Infecções na Gestação: Diagnóstico e Manejo Essencial

SMS Curitiba - Secretaria Municipal de Saúde de Curitiba (PR) — Prova 2021

Enunciado

Com relação às infecções no período gestacional é INCORRETO afirmar que:

Alternativas

  1. A) A TARV (Terapia Antirretroviral) está indicada para toda gestante infectada pelo HIV, independentemente de critérios clínicos e imunológicos, não devendo ser suspensa após o parto, independentemente do nível de LT-CD4+ no momento do início do tratamento.
  2. B) Casos suspeitos de Toxoplasmose em que a gestante apresente IgM e IgG positivos na 1ª sorologia, trata - se sempre de uma infecção aguda pois o IgM permanece positivo apenas por 1 mês após a infecção.
  3. C) Em relação a Sífilis o tratamento deve ser iniciado em todos os casos de gestantes com apenas um teste reagente, treponêmico ou não treponêmico, sem aguardar o resultado do segundo teste. Iniciar o tratamento com 1ª dose de penicilina benzatina imediatamente (exceto os casos de comprovada alergia medicamentosa);
  4. D) Realizar na gestante a pesquisa para GBS (Estreptococo beta hemolítico grupo B) entre a 35ª e 37ª semana de gestação, através da cultura de secreção vaginal e retal, por SWAB. Nos casos de infecção urinária durante a gestação por Estreptococo não há a necessidade de realizar este exame.

Pérola Clínica

Toxoplasmose gestacional: IgM e IgG positivos na 1ª sorologia NÃO significa infecção aguda; é preciso testar avidez de IgG ou repetir sorologia.

Resumo-Chave

Em casos de Toxoplasmose gestacional com IgM e IgG positivos na primeira sorologia, não se pode afirmar automaticamente que é uma infecção aguda. É essencial realizar o teste de avidez de IgG ou repetir a sorologia após 3 semanas para determinar se a infecção é recente ou preexistente, pois o IgM pode permanecer positivo por meses.

Contexto Educacional

As infecções durante a gestação representam um desafio significativo na obstetrícia, com potencial para causar morbidade e mortalidade materno-fetal. O diagnóstico e manejo adequados são cruciais para prevenir complicações como malformações congênitas, aborto, parto prematuro e infecções neonatais. As infecções TORCH (Toxoplasmose, Outras - Sífilis, Rubéola, Citomegalovírus, Herpes) e HIV, além do Estreptococo do Grupo B (GBS), são de particular importância. No caso da Toxoplasmose, a interpretação sorológica é complexa. IgM positivo pode persistir por meses a anos, e IgG positivo indica exposição prévia. A presença de IgM e IgG positivos na primeira sorologia gestacional não confirma infecção aguda.

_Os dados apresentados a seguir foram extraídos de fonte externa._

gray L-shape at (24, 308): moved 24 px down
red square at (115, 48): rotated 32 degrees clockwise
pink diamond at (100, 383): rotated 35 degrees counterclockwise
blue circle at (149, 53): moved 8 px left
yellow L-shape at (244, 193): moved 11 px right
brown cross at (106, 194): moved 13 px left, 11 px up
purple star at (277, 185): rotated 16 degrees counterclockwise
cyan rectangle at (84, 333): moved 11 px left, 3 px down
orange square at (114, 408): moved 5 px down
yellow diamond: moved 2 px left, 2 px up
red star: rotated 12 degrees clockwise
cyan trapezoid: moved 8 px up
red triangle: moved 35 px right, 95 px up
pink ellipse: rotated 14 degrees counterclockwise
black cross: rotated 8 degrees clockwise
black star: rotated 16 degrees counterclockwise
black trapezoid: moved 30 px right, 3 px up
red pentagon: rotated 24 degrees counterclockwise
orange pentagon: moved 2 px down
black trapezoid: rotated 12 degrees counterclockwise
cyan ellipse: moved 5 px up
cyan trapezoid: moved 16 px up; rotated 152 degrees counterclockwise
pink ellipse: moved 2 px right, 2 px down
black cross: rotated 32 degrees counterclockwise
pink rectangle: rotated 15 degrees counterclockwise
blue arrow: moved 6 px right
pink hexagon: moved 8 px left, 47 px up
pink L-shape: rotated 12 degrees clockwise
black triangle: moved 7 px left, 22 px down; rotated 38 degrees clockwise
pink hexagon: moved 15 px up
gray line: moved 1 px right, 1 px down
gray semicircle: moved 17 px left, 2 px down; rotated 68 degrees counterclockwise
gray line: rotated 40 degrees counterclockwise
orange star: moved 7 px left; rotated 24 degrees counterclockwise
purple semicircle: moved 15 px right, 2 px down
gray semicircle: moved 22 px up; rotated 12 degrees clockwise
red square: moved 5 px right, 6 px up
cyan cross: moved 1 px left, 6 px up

É imperativo realizar o teste de avidez de IgG para datar a infecção: alta avidez sugere infecção antiga, enquanto baixa avidez indica infecção recente, com risco de transmissão congênita. Para HIV, a Terapia Antirretroviral (TARV) é indicada para todas as gestantes infectadas, independentemente da contagem de CD4, e não deve ser suspensa após o parto. Na Sífilis, o tratamento com penicilina benzatina deve ser iniciado prontamente, mesmo com um único teste reagente, devido ao alto risco de sífilis congênita. O rastreamento de GBS entre 35-37 semanas é vital para identificar gestantes que necessitam de profilaxia intraparto, exceto se já houver infecção urinária por GBS na gestação, que já indica a necessidade de profilaxia. O conhecimento aprofundado dessas condutas é essencial para a prática do residente.

Perguntas Frequentes

Como diferenciar uma infecção aguda de Toxoplasmose de uma infecção preexistente na gestação?

Para diferenciar, além do IgM e IgG, deve-se realizar o teste de avidez de IgG. Uma alta avidez de IgG sugere infecção antiga (mais de 4 meses), enquanto baixa avidez sugere infecção recente (menos de 4 meses). A repetição da sorologia após 3 semanas também pode mostrar a variação dos títulos.

Qual a conduta para gestantes com Sífilis, mesmo com apenas um teste reagente?

Em gestantes, o tratamento para Sífilis deve ser iniciado imediatamente com penicilina benzatina, mesmo com apenas um teste reagente (treponêmico ou não treponêmico), sem aguardar o resultado de um segundo teste, devido ao risco de sífilis congênita.

Quando e como é feito o rastreamento para Estreptococo beta hemolítico grupo B (GBS) na gestação?

O rastreamento para GBS é realizado entre a 35ª e 37ª semana de gestação, através da cultura de secreção vaginal e retal por swab. Em casos de infecção urinária por GBS durante a gestação, o rastreamento não é necessário, pois a gestante já é considerada colonizada e deve receber profilaxia intraparto.